**Record set:**
◆ ◆ ◆ ◆

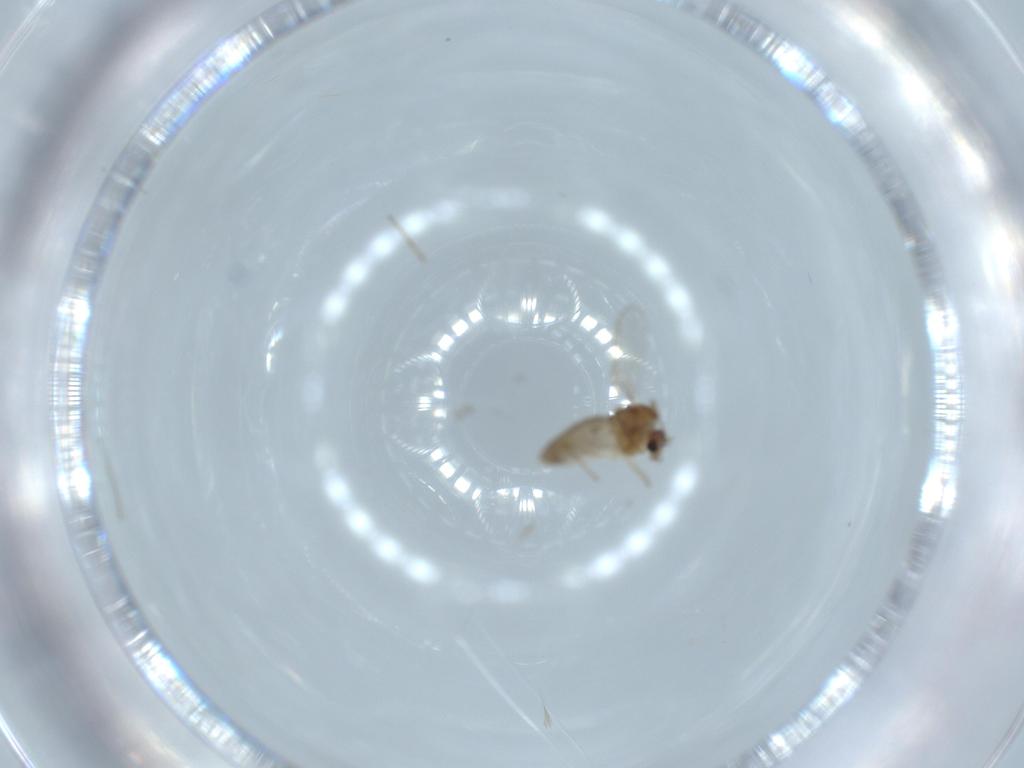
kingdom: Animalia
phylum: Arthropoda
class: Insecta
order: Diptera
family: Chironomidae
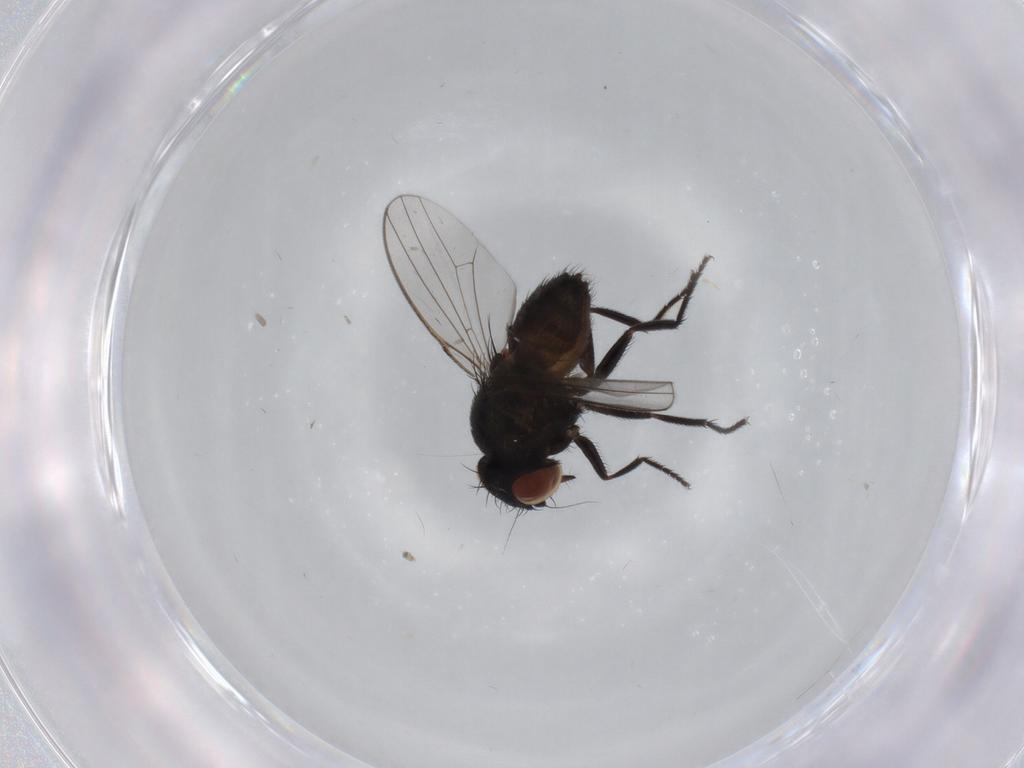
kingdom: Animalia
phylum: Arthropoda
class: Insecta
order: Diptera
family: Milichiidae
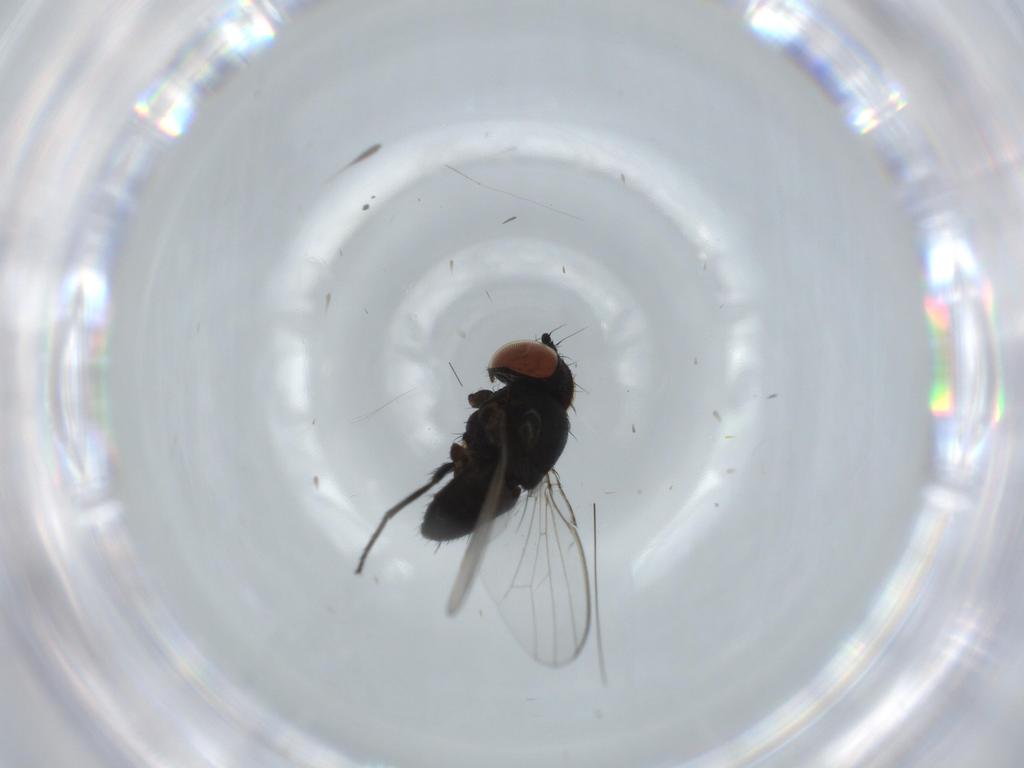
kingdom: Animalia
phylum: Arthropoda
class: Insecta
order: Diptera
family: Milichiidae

◆ ◆ ◆ ◆

**Given task:** Copy everything in the listing above, from the line containing "family: Chironomidae" down to the end, leaving out the pictures.

**Exercise response:**
family: Chironomidae
kingdom: Animalia
phylum: Arthropoda
class: Insecta
order: Diptera
family: Milichiidae
kingdom: Animalia
phylum: Arthropoda
class: Insecta
order: Diptera
family: Milichiidae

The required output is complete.